Tutu Nana, Gugu Dada
O que na John Filme estava sendo um trio, na Tutu Nana virou um quarteto com a chegada de Carolina Acaiah como flautista da banda.
Mas, é claro, não foi só nome e formação que mudaram. Através do amadurecimento dos membros (como Akira disse aqui, “todo mundo envelheceu uns 10 anos durante a pandemia”), a proposta sonora também buscou menos a catarse característica da John Filme (bem visível no álbum Jhon Film) e mais uma troca criativa entre os – agora – quatro músicos.
Dá pra se dizer que a grande diferença está justamente no jeito de fazer as músicas e arranjos, que partiram do processo da banda tocando junto, improvisando e descobrindo as canções no cruzamento das ideias que partiam de um instrumento para outro, de um músico para outro, de maneira intuitiva.
O próprio nome da banda, Tutu Nana, se deve a esse processo intuitivo. Tomando como referência a repetição de sílabas “gugu dada”, quase uma onomatopeia para identificar a fala de um recém-nascido, “tutu nana” também busca representar essa comunicação primordial, desinteressada em significados claros e objetivos.

Foto: Eduardo Chagas
Os Sucessos
Quando vi que o primeiro EP da banda, lançado em fevereiro de 2023, se chamava Sucessos, logo associei com a ironia típica da John Filme e imaginei que se tratava de um sarro: uma banda que, logo no seu primeiro lançamento, apresentava os seus “sucessos”, seus “greatest hits”. Mas, me enganei. Afinal, trata-se aqui de outra banda!
Os “sucessos”, segundo me explicou o Fernando Paludo, são justamente os takes de maior êxito que aconteceram nas improvisações da banda na hora de compor as músicas. E, durante esses ensaios que aconteceram em Chapecó/SC no início da pandemia, foram mais de 80 sucessos. Desses 80, 16 foram gravados no Estúdio Lab Sound, em Piracicaba/SP. E desses 16, cinco entraram no EP que referencia esse processo em seu título.
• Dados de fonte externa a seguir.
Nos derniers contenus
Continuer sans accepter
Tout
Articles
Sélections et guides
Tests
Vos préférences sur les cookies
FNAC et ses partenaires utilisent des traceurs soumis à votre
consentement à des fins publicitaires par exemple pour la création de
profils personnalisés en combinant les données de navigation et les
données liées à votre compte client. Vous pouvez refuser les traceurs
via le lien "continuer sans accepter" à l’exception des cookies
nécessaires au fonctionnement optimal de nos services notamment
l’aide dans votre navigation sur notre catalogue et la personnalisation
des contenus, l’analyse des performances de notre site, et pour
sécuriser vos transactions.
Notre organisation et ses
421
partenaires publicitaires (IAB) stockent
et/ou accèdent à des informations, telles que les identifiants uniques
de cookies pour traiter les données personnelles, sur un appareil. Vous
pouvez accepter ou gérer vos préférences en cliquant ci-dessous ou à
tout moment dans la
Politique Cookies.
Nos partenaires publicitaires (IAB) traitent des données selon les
Mixado e masterizado por Max Matta, Sucessos é um ótimo cartão de visitas para apresentar a sonoridade da Tutu Nana.
“Brasil (o)”, primeira faixa a ser liberada do trabalho, já mostra bem um certo rompimento dos membros com qualquer padrão que pudesse os acompanhar nessa trajetória. Com arranjos de sopro (além da flauta de Carolina, também há um saxofone gravado por Mauro Fontana, da Munoz) se destacando na parte crescente da canção, o EP já abre mostrando um novo universo sonoro, com novas originalidades estéticas e uma letra subjetiva sobre a situação de horror que nosso país passava no meio de 2020.
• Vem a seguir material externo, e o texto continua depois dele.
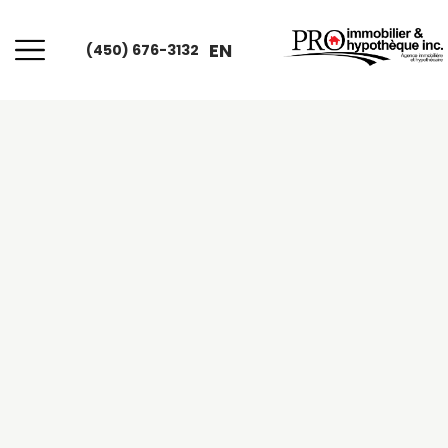
EN
(450) 676-3132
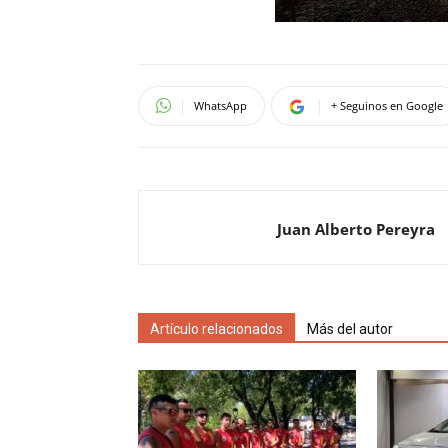
WhatsApp
+ Seguinos en Google
Juan Alberto Pereyra
Artículo relacionados
Más del autor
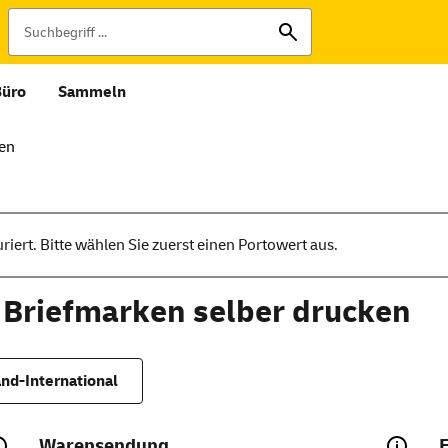
Büro
Sammeln
ken
iert. Bitte wählen Sie zuerst einen Portowert aus.
 Briefmarken selber drucken
nd-International
Warensendung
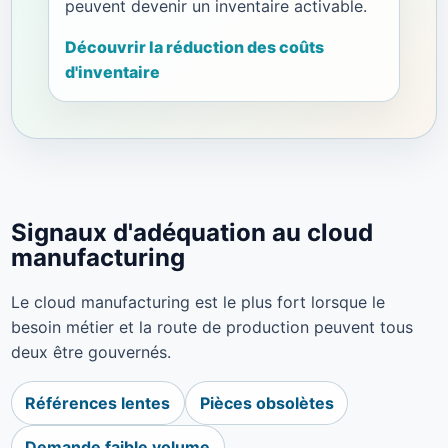
peuvent devenir un inventaire activable.
Découvrir la réduction des coûts
d'inventaire
Signaux d'adéquation au cloud
manufacturing
Le cloud manufacturing est le plus fort lorsque le
besoin métier et la route de production peuvent tous
deux être gouvernés.
Références lentes
Pièces obsolètes
Demande faible volume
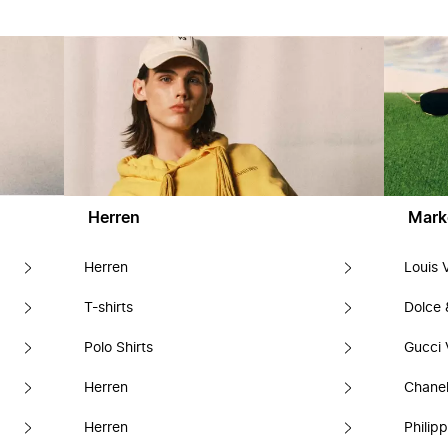
Herren
Mark
Herren
Louis 
T-shirts
Dolce
Polo Shirts
Gucci 
Herren
Chanel
Herren
Philipp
“Um Dia Mais”, minha favorita do EP, parece mostrar as influências brasileiras que a Tutu Nana trouxe naturalmente para esse novo trabalho. Achei muito interessante como eles fundem timbres característicos do post-punk/indie-rock em uma estrutura semelhante com as canções de Arthur Verocai.
“Azul Lilás”, “Guaraná” e “Mãe” também são ótimas faixas, muito adequadas a proposta da banda e que refletem bem a liberdade de suas criações, mantendo certo padrão narrativo em como as letras são feitas e deslizando por arranjos que vão desde momentos mais oníricos, até grooves mais animados.
Tudo isso é realizado sem uma pretensão por fórmulas ou gêneros já condicionados, mas, como feito através das improvisações, resulta em canções que só poderiam ser feitas pela união e entendimento da banda entre si. Se esse era o objetivo, o EP é, sem dúvida, um sucesso! Já estou esperando por outros.